> _Directions for this task_
Count the lines in the records below that contain the string "Kommune", treating uppercase and lowercase as distinct, and state only the resulting number.

========================

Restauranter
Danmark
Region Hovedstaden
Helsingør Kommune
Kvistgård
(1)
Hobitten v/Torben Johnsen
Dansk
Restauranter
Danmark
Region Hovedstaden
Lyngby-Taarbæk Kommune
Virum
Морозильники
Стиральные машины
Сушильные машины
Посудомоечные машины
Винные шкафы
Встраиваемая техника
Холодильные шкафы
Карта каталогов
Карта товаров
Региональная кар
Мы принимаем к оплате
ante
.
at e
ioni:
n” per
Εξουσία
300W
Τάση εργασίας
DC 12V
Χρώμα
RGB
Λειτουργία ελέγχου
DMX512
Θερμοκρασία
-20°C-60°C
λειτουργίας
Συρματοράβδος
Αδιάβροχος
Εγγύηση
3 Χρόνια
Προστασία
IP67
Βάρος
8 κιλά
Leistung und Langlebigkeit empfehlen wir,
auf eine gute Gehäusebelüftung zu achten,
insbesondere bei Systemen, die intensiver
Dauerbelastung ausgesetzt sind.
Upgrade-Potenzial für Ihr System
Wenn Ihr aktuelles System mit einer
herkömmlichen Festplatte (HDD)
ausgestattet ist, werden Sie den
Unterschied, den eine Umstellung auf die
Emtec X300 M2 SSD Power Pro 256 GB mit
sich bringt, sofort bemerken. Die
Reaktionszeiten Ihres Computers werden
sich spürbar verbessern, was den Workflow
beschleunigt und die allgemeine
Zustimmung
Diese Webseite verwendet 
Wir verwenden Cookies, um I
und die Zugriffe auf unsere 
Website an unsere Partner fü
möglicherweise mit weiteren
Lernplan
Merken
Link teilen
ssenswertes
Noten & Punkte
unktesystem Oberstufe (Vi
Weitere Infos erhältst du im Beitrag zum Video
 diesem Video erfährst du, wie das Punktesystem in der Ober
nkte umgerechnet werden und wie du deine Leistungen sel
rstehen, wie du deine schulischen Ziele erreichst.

========================

> _Task answer_
2